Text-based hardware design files
==================================================
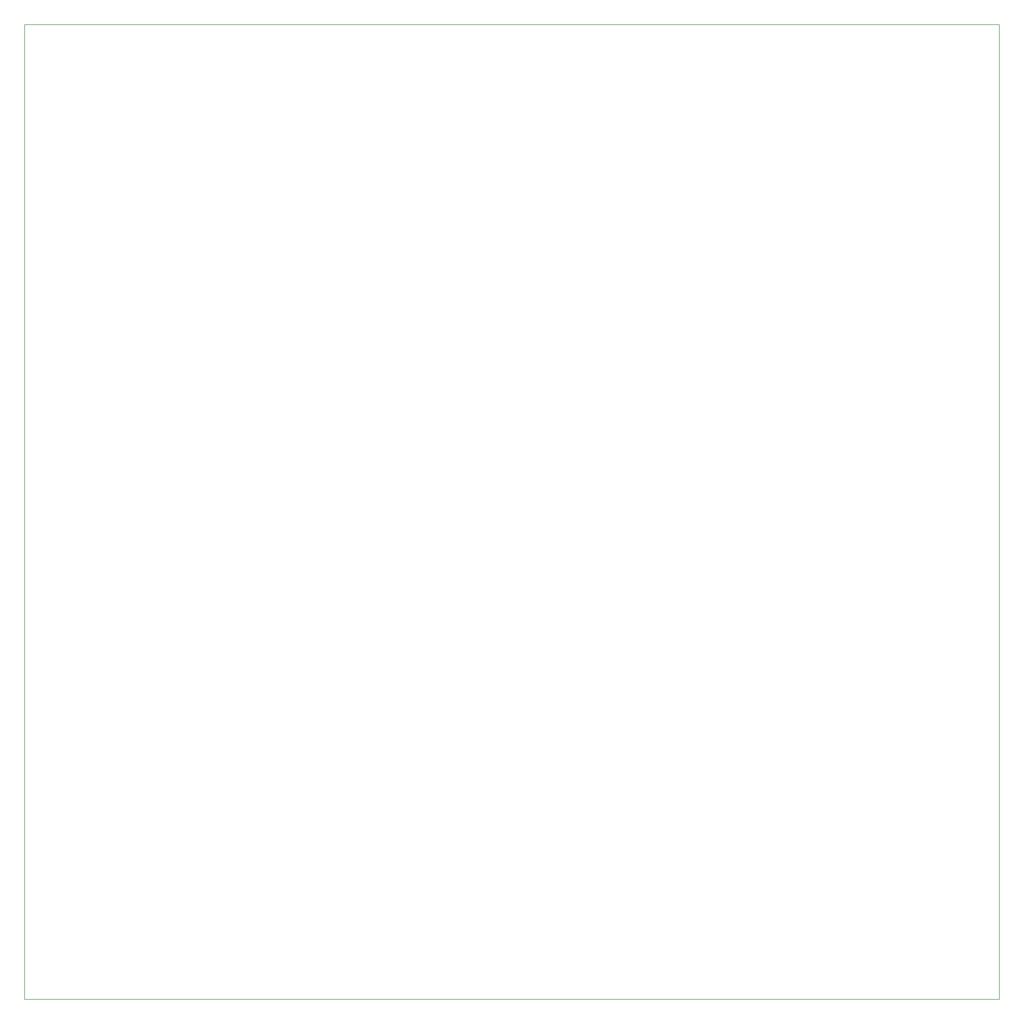
<source format=gm1>
G04 #@! TF.GenerationSoftware,KiCad,Pcbnew,(5.1.2)-1*
G04 #@! TF.CreationDate,2019-05-29T16:25:34-07:00*
G04 #@! TF.ProjectId,h186-final,68313836-2d66-4696-9e61-6c2e6b696361,rev?*
G04 #@! TF.SameCoordinates,Original*
G04 #@! TF.FileFunction,Profile,NP*
%FSLAX46Y46*%
G04 Gerber Fmt 4.6, Leading zero omitted, Abs format (unit mm)*
G04 Created by KiCad (PCBNEW (5.1.2)-1) date 2019-05-29 16:25:34*
%MOMM*%
%LPD*%
G04 APERTURE LIST*
%ADD10C,0.150000*%
G04 APERTURE END LIST*
D10*
X127000000Y-355600000D02*
X127000000Y-50800000D01*
X431800000Y-355600000D02*
X127000000Y-355600000D01*
X431800000Y-50800000D02*
X431800000Y-355600000D01*
X127000000Y-50800000D02*
X431800000Y-50800000D01*
M02*

</source>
==================================================
• REQUIRED ACTION: Give an exact copy of every line from the one holding "X127000000Y-355600000D02*" through the end of the records, both included, and no other lines.

• ANSWER BOX:
X127000000Y-355600000D02*
X127000000Y-50800000D01*
X431800000Y-355600000D02*
X127000000Y-355600000D01*
X431800000Y-50800000D02*
X431800000Y-355600000D01*
X127000000Y-50800000D02*
X431800000Y-50800000D01*
M02*

</source>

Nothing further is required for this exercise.